Records from a data collection
*-*-*

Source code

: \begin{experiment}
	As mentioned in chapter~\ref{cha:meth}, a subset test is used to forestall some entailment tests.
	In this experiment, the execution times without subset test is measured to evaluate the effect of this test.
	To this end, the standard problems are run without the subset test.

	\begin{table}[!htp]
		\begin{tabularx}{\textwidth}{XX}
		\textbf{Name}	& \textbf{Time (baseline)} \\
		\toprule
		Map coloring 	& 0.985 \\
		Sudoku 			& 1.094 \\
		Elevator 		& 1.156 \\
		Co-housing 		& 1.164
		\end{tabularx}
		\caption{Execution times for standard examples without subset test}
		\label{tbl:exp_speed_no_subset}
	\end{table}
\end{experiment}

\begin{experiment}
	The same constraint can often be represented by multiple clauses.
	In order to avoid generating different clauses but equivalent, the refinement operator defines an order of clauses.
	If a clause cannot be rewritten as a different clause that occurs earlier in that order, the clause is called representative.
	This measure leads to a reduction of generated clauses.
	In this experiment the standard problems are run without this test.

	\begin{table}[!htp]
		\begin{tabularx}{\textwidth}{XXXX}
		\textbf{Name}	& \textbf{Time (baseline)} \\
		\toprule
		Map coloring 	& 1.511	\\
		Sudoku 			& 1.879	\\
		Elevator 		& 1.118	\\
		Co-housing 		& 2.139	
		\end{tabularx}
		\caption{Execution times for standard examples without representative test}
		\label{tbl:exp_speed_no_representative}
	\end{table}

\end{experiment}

*-*-*

A verbatim copy of all the entries above is requested.

Source code

: \begin{experiment}
	As mentioned in chapter~\ref{cha:meth}, a subset test is used to forestall some entailment tests.
	In this experiment, the execution times without subset test is measured to evaluate the effect of this test.
	To this end, the standard problems are run without the subset test.

	\begin{table}[!htp]
		\begin{tabularx}{\textwidth}{XX}
		\textbf{Name}	& \textbf{Time (baseline)} \\
		\toprule
		Map coloring 	& 0.985 \\
		Sudoku 			& 1.094 \\
		Elevator 		& 1.156 \\
		Co-housing 		& 1.164
		\end{tabularx}
		\caption{Execution times for standard examples without subset test}
		\label{tbl:exp_speed_no_subset}
	\end{table}
\end{experiment}

\begin{experiment}
	The same constraint can often be represented by multiple clauses.
	In order to avoid generating different clauses but equivalent, the refinement operator defines an order of clauses.
	If a clause cannot be rewritten as a different clause that occurs earlier in that order, the clause is called representative.
	This measure leads to a reduction of generated clauses.
	In this experiment the standard problems are run without this test.

	\begin{table}[!htp]
		\begin{tabularx}{\textwidth}{XXXX}
		\textbf{Name}	& \textbf{Time (baseline)} \\
		\toprule
		Map coloring 	& 1.511	\\
		Sudoku 			& 1.879	\\
		Elevator 		& 1.118	\\
		Co-housing 		& 2.139	
		\end{tabularx}
		\caption{Execution times for standard examples without representative test}
		\label{tbl:exp_speed_no_representative}
	\end{table}

\end{experiment}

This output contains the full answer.